Les syndicats ont cessé le travail et ce, jusqu’à nouvel ordre. La société civile est vent débout. Les religieux ont investi les rues. L’opposition mobilise. La diaspora est plus que jamais active.
Nous préparons d’ailleurs une manifestation pacifique à l’Ambassade du Tchad au Burkina Faso le vendredi 30 avril 2021, deuxième du genre.

ACTUALITE.BF : Selon vous, quelle serait donc la forme de transition idéale pour le pays ?

Il n’y a pas deux sortes de transitions. Il en existe une seule : le retour à l’ordre constitutionnel. Si le président de l’Assemblée nationale, Haroun KABADI, se dit être dans l’impossibilité d’assurer la transition, il a jusqu’à quatre vice-présidents qui sont capables de jouer valablement ce rôle. On organise des élections libres et transparentes à l’issue de la transition, et le Tchad sera ainsi remis sur les rails. Au cas contraire, il faut craindre le pire.
Il est encore temps de se ressaisir pour éviter l’irréparable. Déjà qu’on compte neuf morts, rien que pour la journée du 27 mars 2021! D’autres morts sont comptés en cette matinée du 28 avril 2021.


ACTUALITE.BF : Au regard des menaces de la rébellion du FACT, un civil au pouvoir ne va-t-il pas créer un scénario à la libyenne au Tchad ?

Tout le monde est pour le dialogue, y compris les rebelles (FACT). Mais la junte a refusé tout dialogue. Il a fallu que la rue s’embrase pour que Mahamat Idriss DEBY, dans son discours, évoque la question du dialogue inclusif.
Autrement dit, on pouvait s’en sortir, sinon mieux, si un civil prenait le pouvoir. On ferait l’économie de tous ces morts. C’est d’ailleurs la revendication du peuple. Ce peuple refuse tout simplement la monarchisation du pouvoir. Le Tchad n’est pas un royaume.
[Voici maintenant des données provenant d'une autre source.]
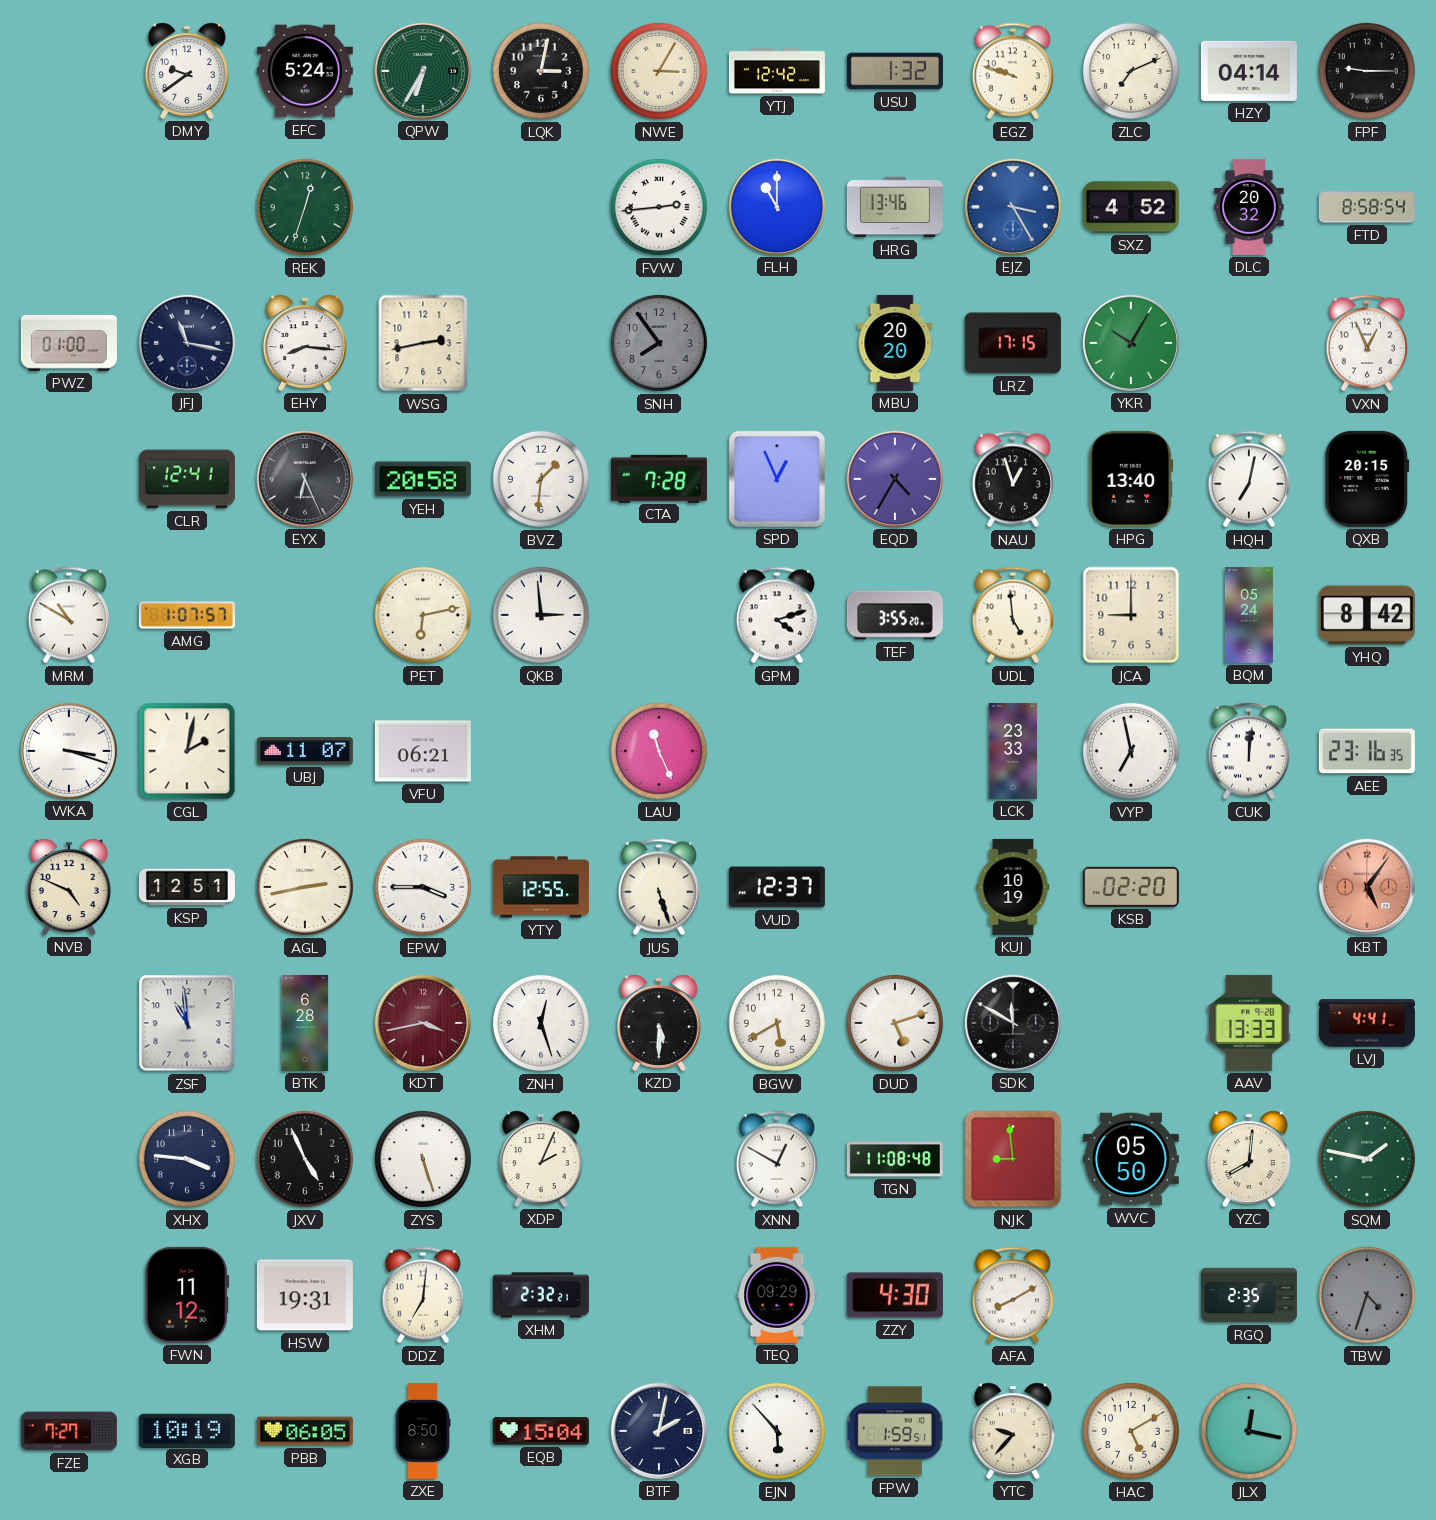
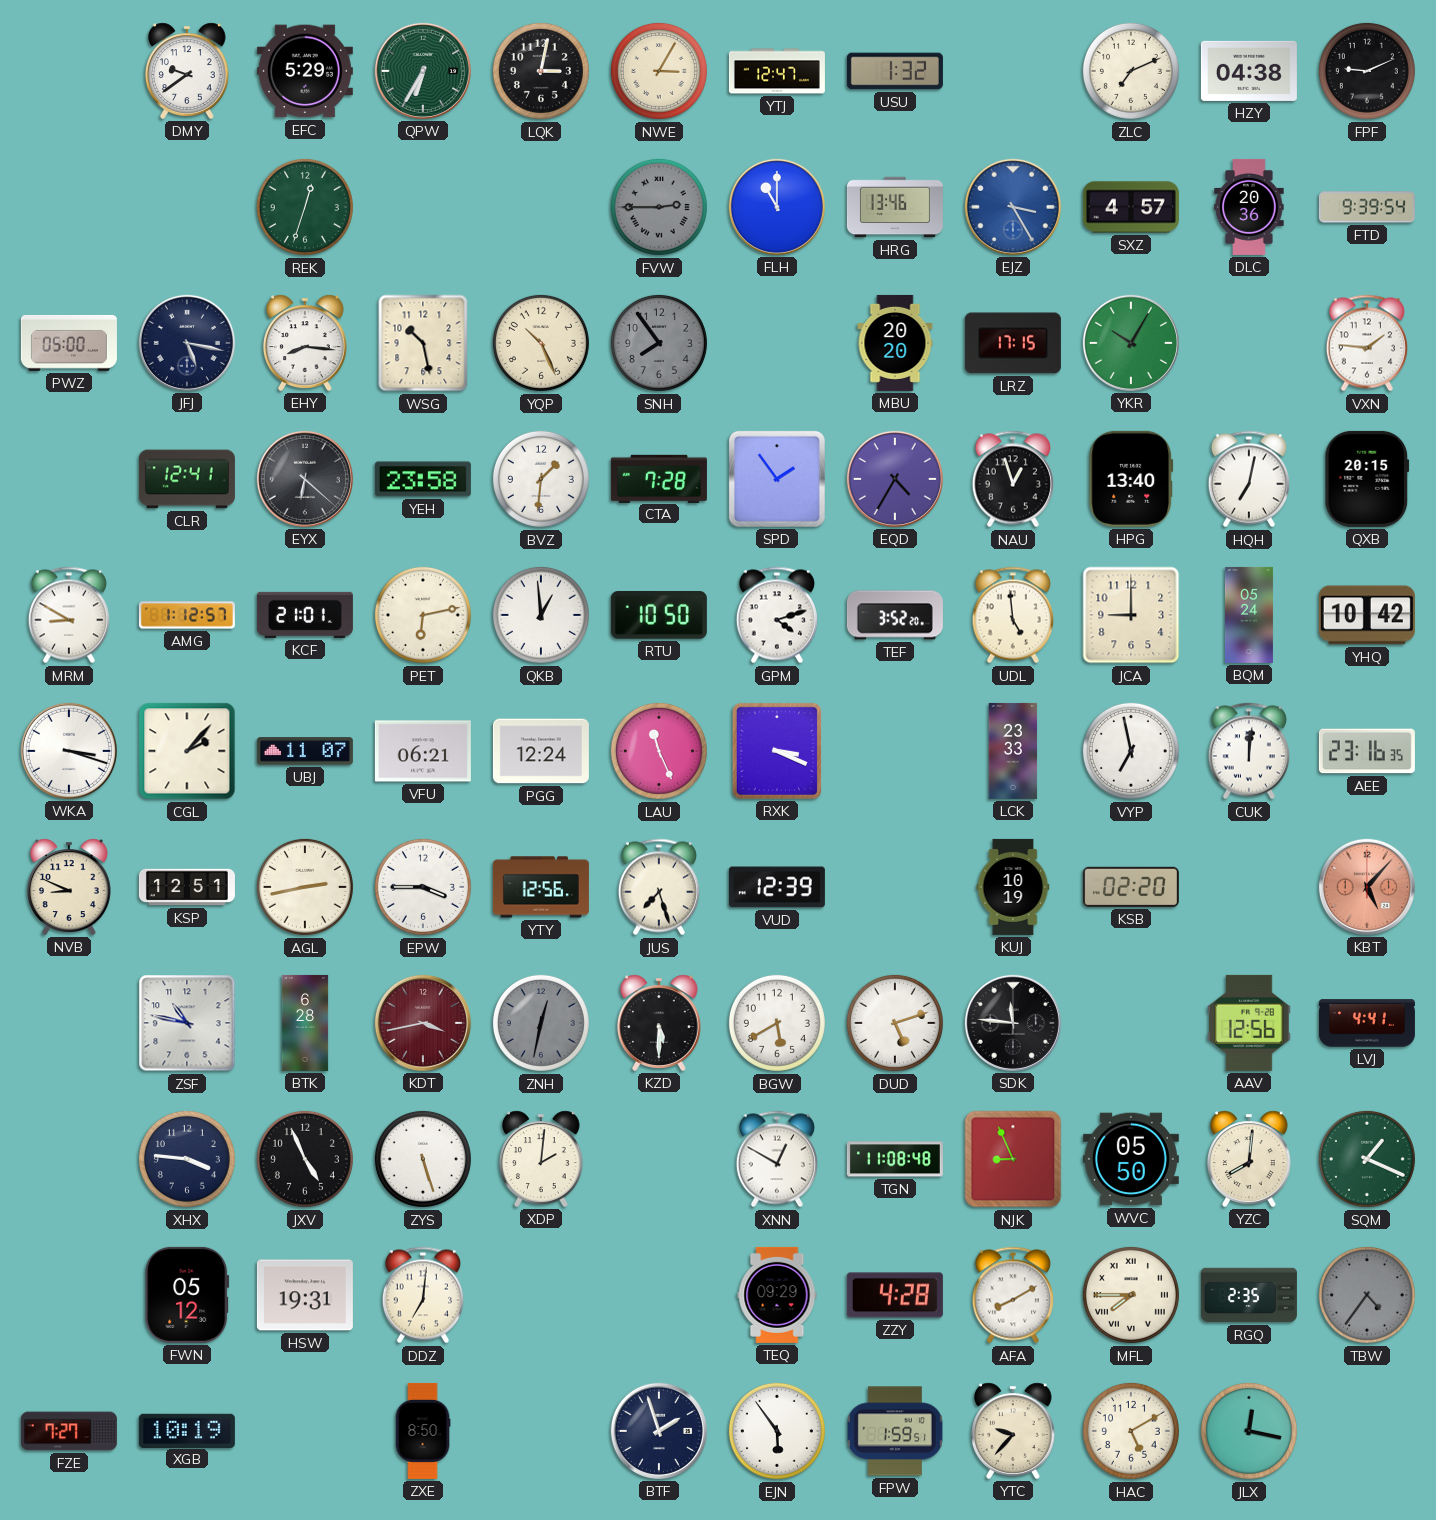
EFC: 5:24 -> 5:29
YTJ: 12:42 -> 12:47
EGZ: 9:48 -> none
HZY: 04:14 -> 04:38
FPF: 9:15 -> 9:11
FVW: 2:44 -> 2:45
FVW dial: white -> grey
SXZ: 4:52 -> 4:57
DLC: 20:32 -> 20:36
FTD: 8:58 -> 9:39
PWZ: 01:00 -> 05:00
JFJ: 11:17 -> 5:17
WSG: 2:43 -> 10:28
YQP: none -> 10:26
VXN: 12:56 -> 1:46
EYX: 6:26 -> 6:22
YEH: 20:58 -> 23:58
SPD: 12:56 -> 1:54
MRM: 10:50 -> 8:50
AMG: 1:07 -> 1:12
KCF: none -> 21:01
QKB: 2:59 -> 12:59
RTU: none -> 10:50
TEF: 3:55 -> 3:52
YHQ: 8:42 -> 10:42
CGL: 2:02 -> 2:07
PGG: none -> 12:24
RXK: none -> 3:19
NVB: 4:49 -> 8:49
YTY: 12:55 -> 12:56
JUS: 5:27 -> 7:27
VUD: 12:37 -> 12:39
KBT: 5:06 -> 5:07
ZSF: 10:59 -> 10:47
ZNH: 12:27 -> 12:32
ZNH dial: white -> grey
SDK: 11:50 -> 11:46
AAV: 13:33 -> 12:56
XDP: 2:04 -> 2:01
NJK: 8:59 -> 8:56
SQM: 1:47 -> 1:19
FWN: 11:12 -> 05:12
XHM: 2:32 -> none
ZZY: 4:30 -> 4:28
MFL: none -> 7:45
TBW: 4:33 -> 4:36
PBB: 06:05 -> none
EQB: 15:04 -> none
BTF: 2:02 -> 1:57
EJN: 5:53 -> 5:54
ACTUALITE.BF : Dernière question. Il y a des exilés tchadiens de l’époque de Hissène HABRE à Idriss DEBY. Pensez-vous que le moment est venu pour eux de rentrer au pays ?

D’abord, est-ce que la situation a changé ? Absolument pas! Bien au contraire! Le régime a fait une dizaine de mort en un seul jour, lors des manifestations du 27 avril. DEBY fils fait pire que son père en moins de dix jours de gestion du pouvoir.